NEW YORK: The Japanese yen jumped across the board on Thursday after monetary authorities intervened in the foreign exchange market to boost the battered currency for the first time since 1998, although analysts said Japan may struggle to keep the yen strong for long.
The dollar was last down 1.5% at 141.91 yen. It hit a low of 140.31 after the intervention, having earlier reached a fresh 24-year peak of 145.9 yen. The spread between the day’s high and low for the pair was the widest since June 2016.
The euro, Australian dollar and pound also plunged against the Japanese currency, before regaining a little ground.
Confirmation of the intervention came just hours after the BOJ decided to maintain low interest rates to support the country’s fragile economic recovery.
BOJ Governor Haruhiko Kuroda told reporters the central bank could hold off on hiking rates or changing its dovish policy guidance for years.
In contrast, central banks around the world, most notably the US Federal Reserve, are raising rates aggressively and the policy divergence has weighed on the yen.
However, analysts said Japan can’t keep propping up the currency on a sustained basis.
“Over the next three to six months or possibly even longer, as long as those diverging paths of monetary policy are still in place and those differences persist, you’ll continue to see a weaker yen,” said Brendan McKenna, international economist and FX Strategist at Wells Fargo Securities.

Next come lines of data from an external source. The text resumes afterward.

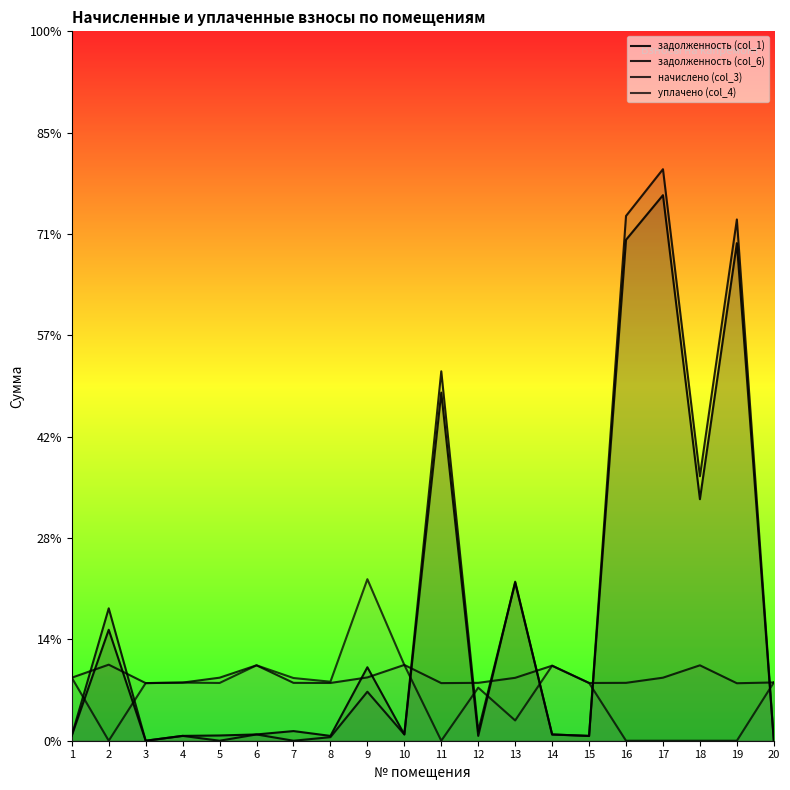

Between which two adjacent categories do начислено (col_3) and задолженность (col_6) first intersect?

1 and 2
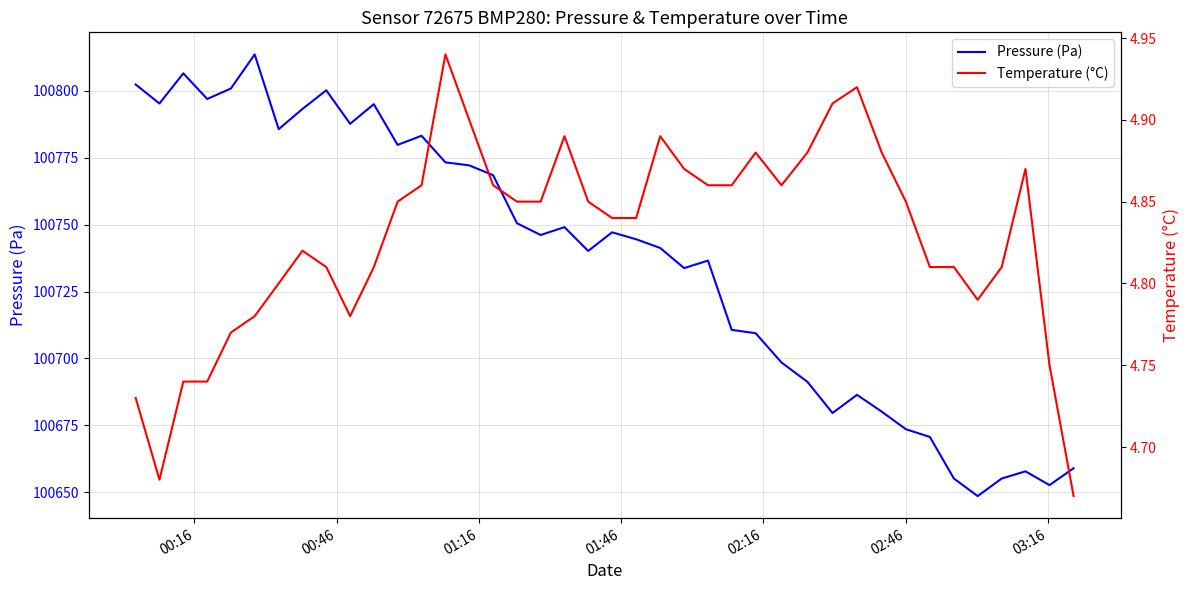

What is the highest value of the Pressure (Pa) series?

100813.6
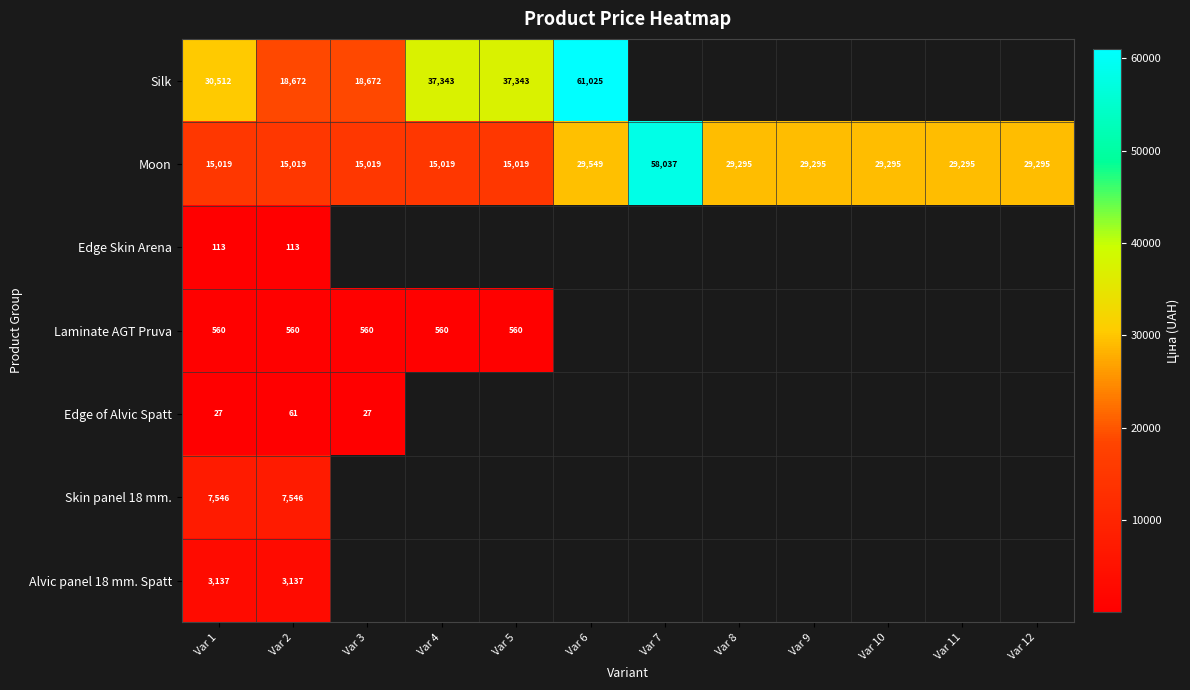

The value of Silk at Var 2 is 18671.5. True or false?

True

“Yields in the US today are up almost six basis points or so and yields in Japan are down. So I think if anything the spread should continue to favor the US dollar as we go forward, and that’s something that will continue to result in a weaker yen through the end of this year and probably into early 2023,” he added.
The US 10-year yield hit 3.68%, the highest since February 2011. It was last up 16 basis points at 3.674.
Even after Thursday’s moves, the dollar is still up 23.2% against the yen this year.
In a very busy day for markets, the pound pared the small advance it had made in London trading after the Bank of England raised interest rates by 50 basis points.
The hike was in line with expectations but markets had been pricing in a small chance of a larger 75 bp move.
Sterling was last 0.2% higher against the dollar at $1.1295, not too far from a fresh 37-year low of $1.1213, hit in Asia trading.
The euro was little changed at $0.9838, recovering from a new 20-year trough hit earlier in the global session.
The dollar index - which measures the greenback against a basket of six other major currencies - was down 0.3% at 111.17, sliding from a 20-year high of 111.81 hit early in the day following the conclusion of the Fed’s policy meeting on Wednesday.
The US central bank issued new projections showing rates peaking at 4.6% next year with no cuts until 2024. It raised its target interest rate range by another 75 basis points (bps) overnight to 3%-3.25%, as was widely expected.